IN regard to Fr Mark Percival (CL 6/3/05) on ‘the much vexed question of human sexual orientation and gender identity that is so fundamental to all humankind’, it is safe to say there are no other two realities in the universe with as many points of mutual complementarity than the two human sexes.
Nature’s design is powerfully affirmed by the fact that this complementarity, and it alone, ushers in new life.
There is no alternative sexuality in nature that can stand beside the one nature intends and play the same vital role in the propagation of human life which fulfils a deeply felt human need in individuals.
Nor can an alternative sexuality claim to have the same authenticity and command the same respect.
The use of our sexuality has an imprinting effect. If you get your satisfaction from a given source, when the need arises again you are most likely to return to that source.
This feature serves the purpose of stabilising monogamous sexual arrangements, which in turn gives a stable base for the rearing of balanced children.
That a person can become devotedly sexually attached to another of the same sex does not establish the validity of that relationship.
A person suffering from an addiction can become devotedly attached to their substance. And the effort to change this attachment has difficult and deep emotional and psychological consequences. Such efforts command our respect and support.
St Paul writes of the ancient pagan cultures: “Their females exchanged natural relations for unnatural, and the males likewise gave up natural relations with females and burned with lust for one another. Males did shameful things with males É’ (Romans 1: 26,27).
By what is known of Rome’s degenerate ways from other historical sources we can understand what Paul means.
The point is that on looking around can anyone say that our times are less promiscuous? Especially relevant is Sydney’s Gay Mardi Gras. Can any honest person really doubt in today’s promiscuous culture that the majority have simply found what was for them a ‘new exciting, or simply more satisfying way’ of doing sex.
Most of us would know of one or more people who appear to be born with a heavy dose of the opposite sex in their make up.
A male with this characteristic is attracted to males and males are attracted to the female in him. But such attraction is not homosexuality, which essentially means same-sex attraction. Most people taking part in the Mardi Gras are not of the genre of the former, but many wish to claim its cover.
The dominant philosophy of these times is ‘secularism’, which has no spirituality or objective morality. In this philosophy, one only has this life and must get as much out of it as possible. This leads to pleasure seeking, which in turn leads to sexual exploration.
The inherent sexual confusion of homosexuality, with its overt, aggressive, cultural expression, spreads sexual confusion, especially in the young. Culturally, it is a raging bushfire, pretending to be a celebratory bonfire.
The Acceptance group are Catholic people who give full support to the lifestyles of gay, lesbian, bisexual, transgender and intersex people, and are trying to take the Church with them. In contradiction to St Paul, they believe there is no chosen sexual orientation.

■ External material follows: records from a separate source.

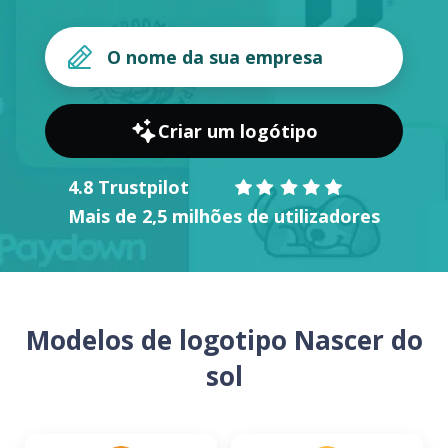
Criar um logótipo
4.8 Trustpilot
Mais de 2,5 milhões de utilizadores
Modelos de logotipo Nascer do
sol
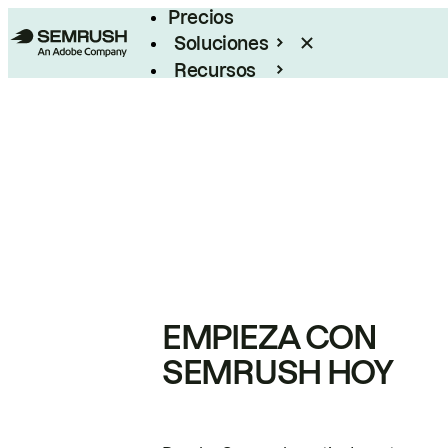
Precios
Soluciones
Recursos
Empresas
EMPIEZA CON
SEMRUSH HOY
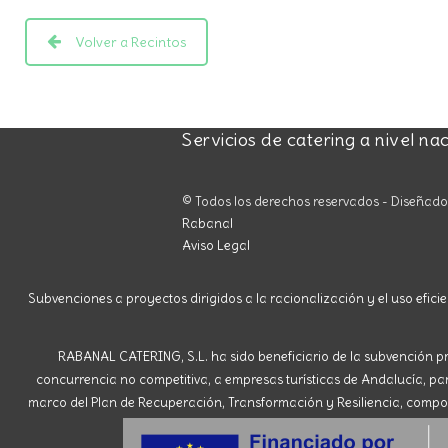
Volver a Recintos
Servicios de catering a nivel na
© Todos los derechos reservados - Diseñad
Rabanal
Aviso Legal
Subvenciones a proyectos dirigidos a la racionalización y el uso eficie
RABANAL CATERING, S.L. ha sido beneficiario de la subvención pr
concurrencia no competitiva, a empresas turísticas de Andalucía, para 
marco del Plan de Recuperación, Transformación y Resiliencia, compone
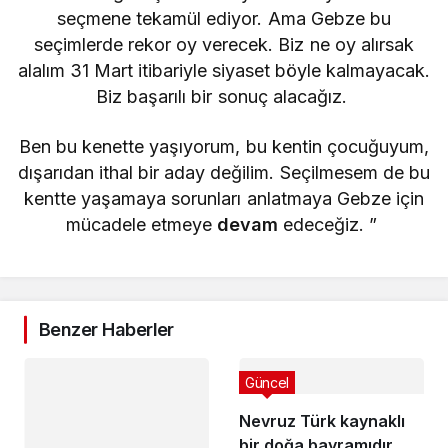
seçmene tekamül ediyor. Ama Gebze bu
seçimlerde rekor oy verecek. Biz ne oy alırsak
alalım 31 Mart itibariyle siyaset böyle kalmayacak.
Biz başarılı bir sonuç alacağız.
Ben bu kenette yaşıyorum, bu kentin çocuğuyum,
dışarıdan ithal bir aday değilim. Seçilmesem de bu
kentte yaşamaya sorunları anlatmaya Gebze için
mücadele etmeye
devam
edeceğiz. ”
Benzer Haberler
Güncel
Nevruz Türk kaynaklı
bir doğa bayramıdır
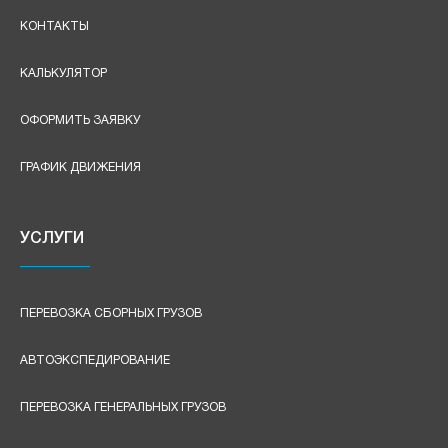
КОНТАКТЫ
КАЛЬКУЛЯТОР
ОФОРМИТЬ ЗАЯВКУ
ГРАФИК ДВИЖЕНИЯ
УСЛУГИ
ПЕРЕВОЗКА СБОРНЫХ ГРУЗОВ
АВТОЭКСПЕДИРОВАНИЕ
ПЕРЕВОЗКА ГЕНЕРАЛЬНЫХ ГРУЗОВ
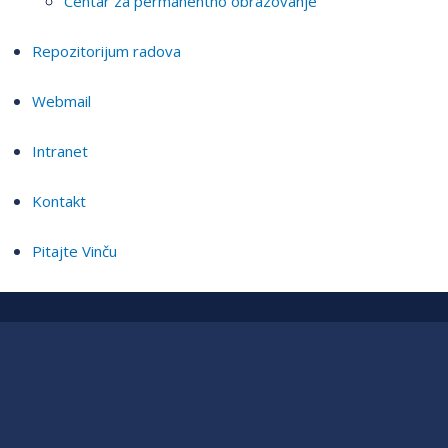
Centar za permanentno obrazovanje
Repozitorijum radova
Webmail
Intranet
Kontakt
Pitajte Vinču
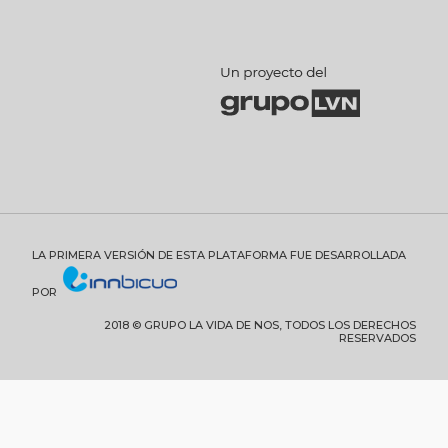
LA PRIMERA VERSIÓN DE ESTA PLATAFORMA FUE DESARROLLADA
POR
2018 © GRUPO LA VIDA DE NOS, TODOS LOS DERECHOS
RESERVADOS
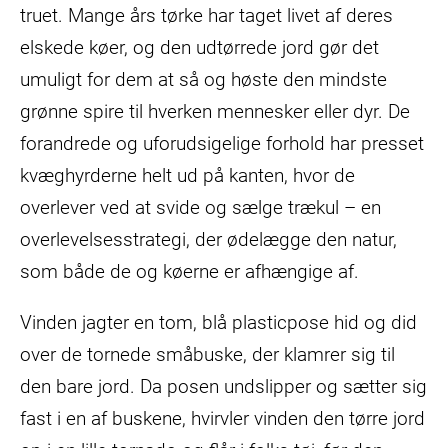
truet. Mange års tørke har taget livet af deres
elskede køer, og den udtørrede jord gør det
umuligt for dem at så og høste den mindste
grønne spire til hverken mennesker eller dyr. De
forandrede og uforudsigelige forhold har presset
kvæghyrderne helt ud på kanten, hvor de
overlever ved at svide og sælge trækul – en
overlevelsesstrategi, der ødelægge den natur,
som både de og køerne er afhængige af.
Vinden jagter en tom, blå plasticpose hid og did
over de tornede småbuske, der klamrer sig til
den bare jord. Da posen undslipper og sætter sig
fast i en af buskene, hvirvler vinden den tørre jord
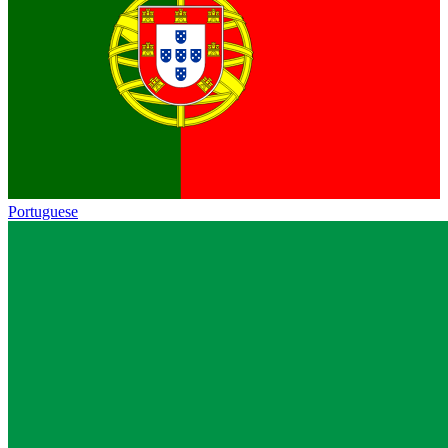
Portuguese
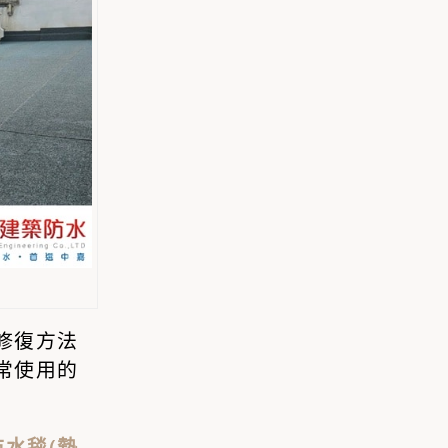
修復方法
常使用的
水毯(熱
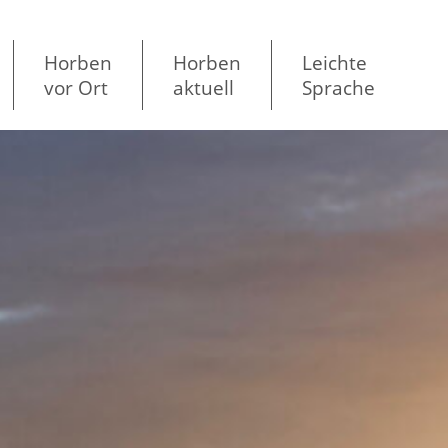
Horben
Horben
Leichte
vor Ort
aktuell
Sprache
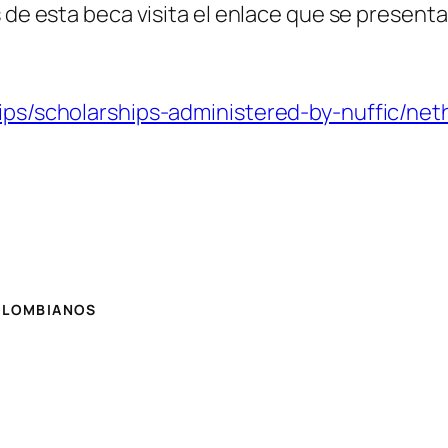
 de esta beca visita el enlace que se presenta
hips/scholarships-administered-by-nuffic/n
COLOMBIANOS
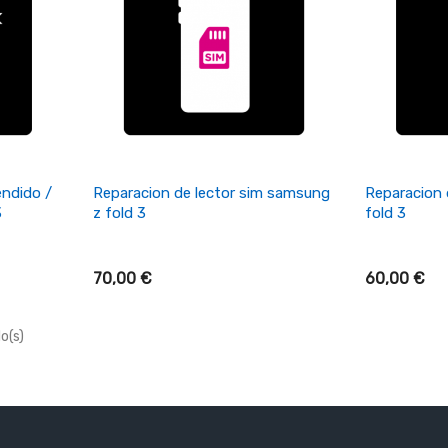
+ Añadir Al Carrito
+ A
ndido /
Reparacion de lector sim samsung
Reparacion 
3
z fold 3
fold 3
70,00 €
60,00 €
o(s)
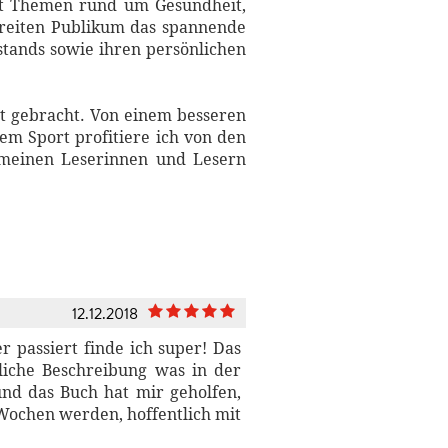
 mit Themen rund um Gesundheit,
 breiten Publikum das spannende
stands sowie ihren persönlichen
it gebracht. Von einem besseren
m Sport profitiere ich von den
 meinen Leserinnen und Lesern
12.12.2018
r passiert finde ich super! Das
liche Beschreibung was in der
und das Buch hat mir geholfen,
 Wochen werden, hoffentlich mit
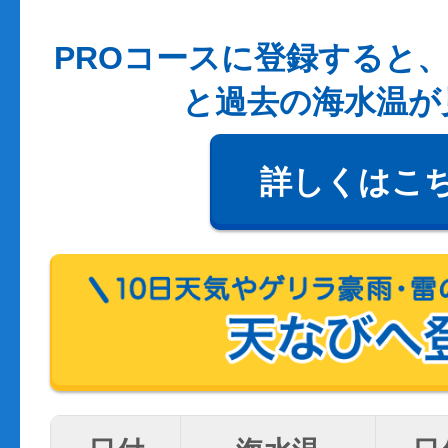
PROコースに登録すると、
と過去の海水温が
詳しくはこ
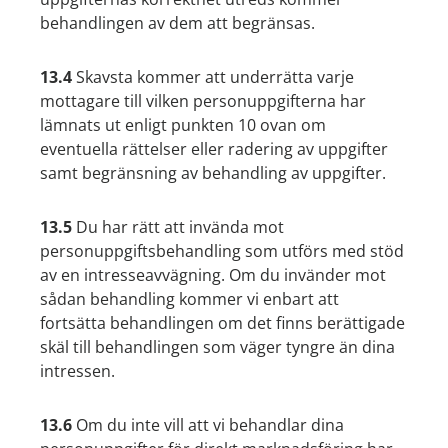
behandlingen av dem att begränsas.
13.4
Skavsta kommer att underrätta varje
mottagare till vilken personuppgifterna har
lämnats ut enligt punkten 10 ovan om
eventuella rättelser eller radering av uppgifter
samt begränsning av behandling av uppgifter.
13.5
Du har rätt att invända mot
personuppgiftsbehandling som utförs med stöd
av en intresseavvägning. Om du invänder mot
sådan behandling kommer vi enbart att
fortsätta behandlingen om det finns berättigade
skäl till behandlingen som väger tyngre än dina
intressen.
13.6
Om du inte vill att vi behandlar dina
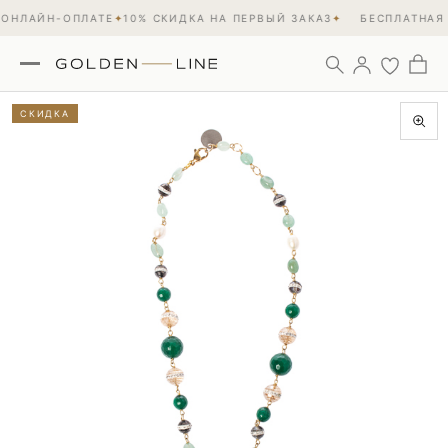
ОНЛАЙН-ОПЛАТЕ
✦
10% СКИДКА НА ПЕРВЫЙ ЗАКАЗ
✦
БЕСПЛАТНАЯ 
СКИДКА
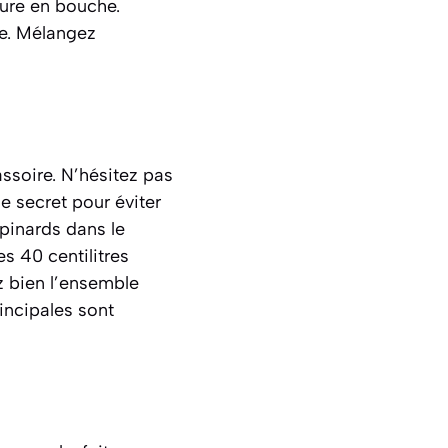
ture en bouche.
re. Mélangez
ssoire. N’hésitez pas
e secret pour éviter
pinards dans le
es 40 centilitres
z bien l’ensemble
incipales sont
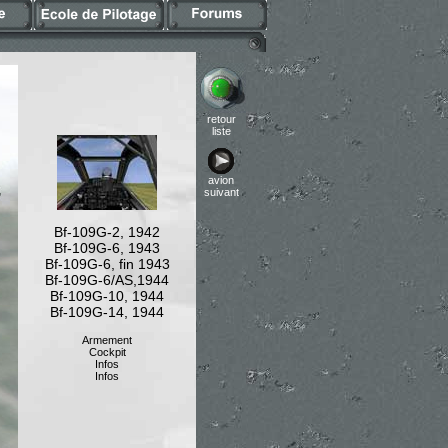
retour
liste
avion
suivant
Bf-109G-2, 1942
Bf-109G-6, 1943
Bf-109G-6, fin 1943
Bf-109G-6/AS,1944
Bf-109G-10, 1944
Bf-109G-14, 1944
Armement
Cockpit
Infos
Infos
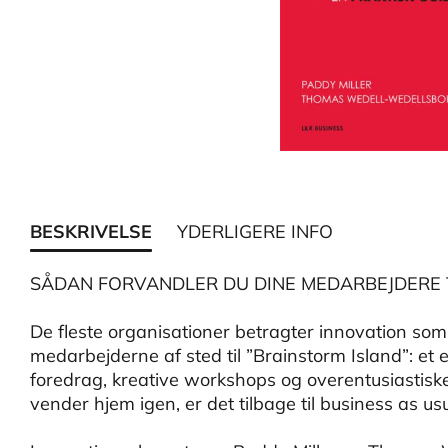
BESKRIVELSE
YDERLIGERE INFO
SÅDAN FORVANDLER DU DINE MEDARBEJDERE 
De fleste organisationer betragter innovation som
medarbejderne af sted til ”Brainstorm Island”: et
foredrag, kreative workshops og overentusiastis
vender hjem igen, er det tilbage til business as usu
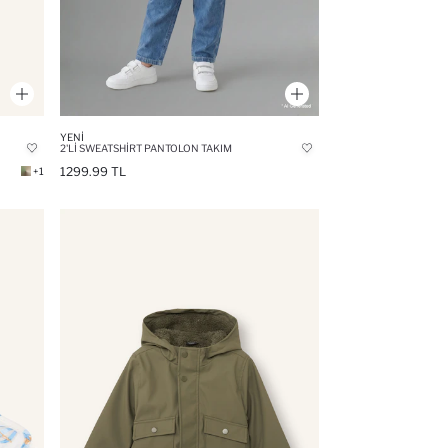
YENI
2'LI SWEATSHIRT PANTOLON TAKIM
1299.99 TL
+1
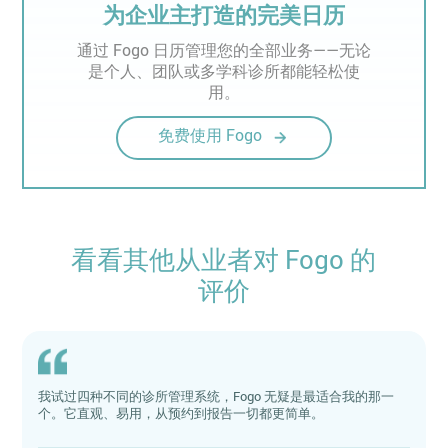
为企业主打造的完美日历
通过 Fogo 日历管理您的全部业务——无论
是个人、团队或多学科诊所都能轻松使
用。
免费使用 Fogo
看看其他从业者对 Fogo 的
评价
我试过四种不同的诊所管理系统，Fogo 无疑是最适合我的那一
个。它直观、易用，从预约到报告一切都更简单。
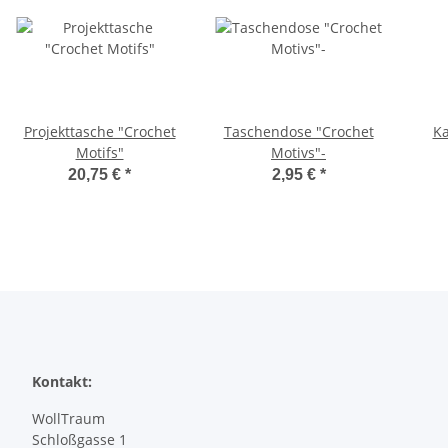
Projekttasche "Crochet
Taschendose "Crochet
Ka
Motifs"
Motivs"-
20,75 €
*
2,95 €
*
Kontakt:
WollTraum
Schloßgasse 1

Yet I personally know of at least two cases, and it is well known that prostitutes, chilled out with their unfulfilling sexuality with males, form lesbian relationships looking for love and tenderness.
John Thornton (CL 13/3/05) should be informed that the insensitive, moral advice that a person should be ‘whipped until the devil departed’, was not restricted to gays and lesbians.
Finally, it must be said that Sarah Champness (CL 20/2/05) does not simply make ‘assertions’, but cites a number of committed, professional, learned and experienced persons.